*What is expected*. For the entries that follow, restate word for word the line containing "[1029,414,1495,434] [130,453,141,464] identificados", the line containing "(1198, 456) none", and every line that lies between them.

*Data extracts*.

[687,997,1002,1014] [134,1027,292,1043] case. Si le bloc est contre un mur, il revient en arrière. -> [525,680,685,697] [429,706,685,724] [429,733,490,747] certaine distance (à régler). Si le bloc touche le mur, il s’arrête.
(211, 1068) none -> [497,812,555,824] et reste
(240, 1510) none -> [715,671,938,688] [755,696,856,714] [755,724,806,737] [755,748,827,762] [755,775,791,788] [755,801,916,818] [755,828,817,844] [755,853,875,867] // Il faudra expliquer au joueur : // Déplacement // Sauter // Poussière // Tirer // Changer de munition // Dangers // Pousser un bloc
...
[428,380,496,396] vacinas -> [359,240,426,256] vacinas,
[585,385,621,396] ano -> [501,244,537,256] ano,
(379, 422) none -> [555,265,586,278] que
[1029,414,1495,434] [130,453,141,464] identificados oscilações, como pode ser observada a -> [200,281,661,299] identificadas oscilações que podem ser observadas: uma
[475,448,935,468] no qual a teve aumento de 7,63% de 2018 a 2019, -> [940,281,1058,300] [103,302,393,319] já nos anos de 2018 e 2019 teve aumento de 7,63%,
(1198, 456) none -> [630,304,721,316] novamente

*Written answer*.
[1029,414,1495,434] [130,453,141,464] identificados oscilações, como pode ser observada a -> [200,281,661,299] identificadas oscilações que podem ser observadas: uma
[475,448,935,468] no qual a teve aumento de 7,63% de 2018 a 2019, -> [940,281,1058,300] [103,302,393,319] já nos anos de 2018 e 2019 teve aumento de 7,63%,
(1198, 456) none -> [630,304,721,316] novamente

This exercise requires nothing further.